Prion disease is a fatal brain disease manifested through failure of muscle control and dementia. Forms of this disease have been discovered in deer and elk (chronic wasting disease), in cows (bovine spongiform encephalopathy – BSE – or "mad cow disease") and in sheep (scrapie strain).
Prion disease in humans (Creutzfeldt-Jakob disease) is extremely rare and is most likely transmitted through exposure to BSE-infected beef or through a surgically acquired infection. (From 1995 through June 2002, a total of 124 human cases of CJD were reported in the United Kingdom, six in France, and one case each in Italy, Ireland, and the United States.)
With the recent major outbreak of chronic wasting disease among deer and elk populations in the mid- and Western United States, there may be an increased risk of transmission to hunters. There is no effective form of therapy for prion disease.
Two approaches were used in this study to evaluate the therapeutic potential of vaccination in mice infected with prion disease: passive immunization, where weekly antibody injections were administered immediately after and for one month following exposure to scrapie strain; and active immunization via an oral route prior to scrapie strain exposure.
"Our studies show that stimulation of the immune system is an important therapeutic target for the prion disease, as well as for other neurodegenerative illnesses characterized by abnormal protein conformations, such as Alzheimer's disease," concluded study author Thomas Wisniewski, MD.
This study is supported by the National Institutes of Health and the Alzheimer's Disease Association.

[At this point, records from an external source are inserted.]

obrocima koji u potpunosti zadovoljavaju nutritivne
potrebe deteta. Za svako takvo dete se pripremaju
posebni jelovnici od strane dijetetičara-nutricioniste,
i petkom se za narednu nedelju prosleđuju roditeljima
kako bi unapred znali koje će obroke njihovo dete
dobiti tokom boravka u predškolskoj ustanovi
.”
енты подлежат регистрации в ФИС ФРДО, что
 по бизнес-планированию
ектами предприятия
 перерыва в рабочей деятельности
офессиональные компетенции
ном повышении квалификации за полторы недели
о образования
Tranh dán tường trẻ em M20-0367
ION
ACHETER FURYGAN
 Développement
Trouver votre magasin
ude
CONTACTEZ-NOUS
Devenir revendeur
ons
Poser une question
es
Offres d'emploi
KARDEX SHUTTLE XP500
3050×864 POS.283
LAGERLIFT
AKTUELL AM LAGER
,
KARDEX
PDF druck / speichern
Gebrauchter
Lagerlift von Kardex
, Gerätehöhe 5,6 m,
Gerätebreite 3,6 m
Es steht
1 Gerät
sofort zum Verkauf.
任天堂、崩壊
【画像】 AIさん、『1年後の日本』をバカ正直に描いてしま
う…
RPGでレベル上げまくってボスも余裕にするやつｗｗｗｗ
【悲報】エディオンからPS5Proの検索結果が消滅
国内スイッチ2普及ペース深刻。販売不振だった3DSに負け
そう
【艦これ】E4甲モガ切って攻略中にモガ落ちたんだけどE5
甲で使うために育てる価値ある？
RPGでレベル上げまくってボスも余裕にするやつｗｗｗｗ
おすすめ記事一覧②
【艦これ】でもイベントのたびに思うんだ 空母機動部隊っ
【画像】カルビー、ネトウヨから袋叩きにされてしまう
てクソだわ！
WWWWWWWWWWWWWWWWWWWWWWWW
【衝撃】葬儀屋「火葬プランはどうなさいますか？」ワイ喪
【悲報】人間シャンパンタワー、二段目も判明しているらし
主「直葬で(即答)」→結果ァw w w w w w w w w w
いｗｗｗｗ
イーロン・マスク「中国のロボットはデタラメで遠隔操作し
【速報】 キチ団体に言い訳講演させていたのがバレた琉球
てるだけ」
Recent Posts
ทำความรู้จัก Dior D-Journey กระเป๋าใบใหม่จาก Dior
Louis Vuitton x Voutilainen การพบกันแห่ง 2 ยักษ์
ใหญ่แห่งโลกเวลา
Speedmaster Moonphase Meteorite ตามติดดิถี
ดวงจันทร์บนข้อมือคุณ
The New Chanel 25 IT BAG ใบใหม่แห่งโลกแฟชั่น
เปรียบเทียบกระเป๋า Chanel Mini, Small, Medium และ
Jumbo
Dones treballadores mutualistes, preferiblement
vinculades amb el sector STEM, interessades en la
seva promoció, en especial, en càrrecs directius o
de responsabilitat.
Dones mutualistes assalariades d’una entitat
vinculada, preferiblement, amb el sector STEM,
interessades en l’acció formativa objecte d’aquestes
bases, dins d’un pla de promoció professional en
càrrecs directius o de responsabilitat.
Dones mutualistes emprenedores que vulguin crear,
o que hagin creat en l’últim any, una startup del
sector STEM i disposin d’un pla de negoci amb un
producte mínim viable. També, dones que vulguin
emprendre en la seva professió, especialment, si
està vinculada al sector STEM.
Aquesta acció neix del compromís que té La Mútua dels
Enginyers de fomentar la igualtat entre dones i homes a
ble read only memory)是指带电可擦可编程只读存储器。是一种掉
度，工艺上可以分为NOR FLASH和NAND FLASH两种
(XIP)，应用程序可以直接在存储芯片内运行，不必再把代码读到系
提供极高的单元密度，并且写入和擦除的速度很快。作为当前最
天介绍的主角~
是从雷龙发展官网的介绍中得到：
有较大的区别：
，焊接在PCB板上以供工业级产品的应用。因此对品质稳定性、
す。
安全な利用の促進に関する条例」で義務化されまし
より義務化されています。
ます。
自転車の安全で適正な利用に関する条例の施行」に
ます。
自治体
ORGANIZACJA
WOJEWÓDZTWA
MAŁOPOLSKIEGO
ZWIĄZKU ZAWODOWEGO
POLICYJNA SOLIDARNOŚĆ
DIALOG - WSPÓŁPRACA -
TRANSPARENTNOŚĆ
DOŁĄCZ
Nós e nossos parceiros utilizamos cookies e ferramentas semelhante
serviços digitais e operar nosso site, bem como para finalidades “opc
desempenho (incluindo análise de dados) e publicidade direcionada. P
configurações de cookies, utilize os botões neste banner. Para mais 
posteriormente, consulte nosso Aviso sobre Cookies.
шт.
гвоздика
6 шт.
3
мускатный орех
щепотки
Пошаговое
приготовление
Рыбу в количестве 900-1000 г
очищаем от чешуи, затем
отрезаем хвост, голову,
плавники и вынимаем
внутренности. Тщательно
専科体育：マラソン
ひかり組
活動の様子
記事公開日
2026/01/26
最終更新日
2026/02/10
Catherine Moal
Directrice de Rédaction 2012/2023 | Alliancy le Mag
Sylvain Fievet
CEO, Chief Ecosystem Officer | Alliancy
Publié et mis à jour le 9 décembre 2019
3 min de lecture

The American Academy of Neurology, an association of more than 18,000 neurologists and neuroscience professionals, is dedicated to improving patient care through education and research. For more information about the American Academy of Neurology, visit its online press room at http://www.aan.com/press/index.cfm.
Editor's Notes: Dr. Wisniewski will present the research at the AAN's 55th Annual Meeting in Honolulu, Hawaii, during a presentation at 2:15 p.m. on Wed., April 2, in Room 316B at the Hawaii Convention Center (HCC). He and Dr. Marcin Sadowski will be available to answer media questions during a briefing on Mon., March 31 at 10 a.m. in the AAN Press Room, Room 327 of the HCC.
All listed times are for Hawaiian-Aleutian Standard Time (HT).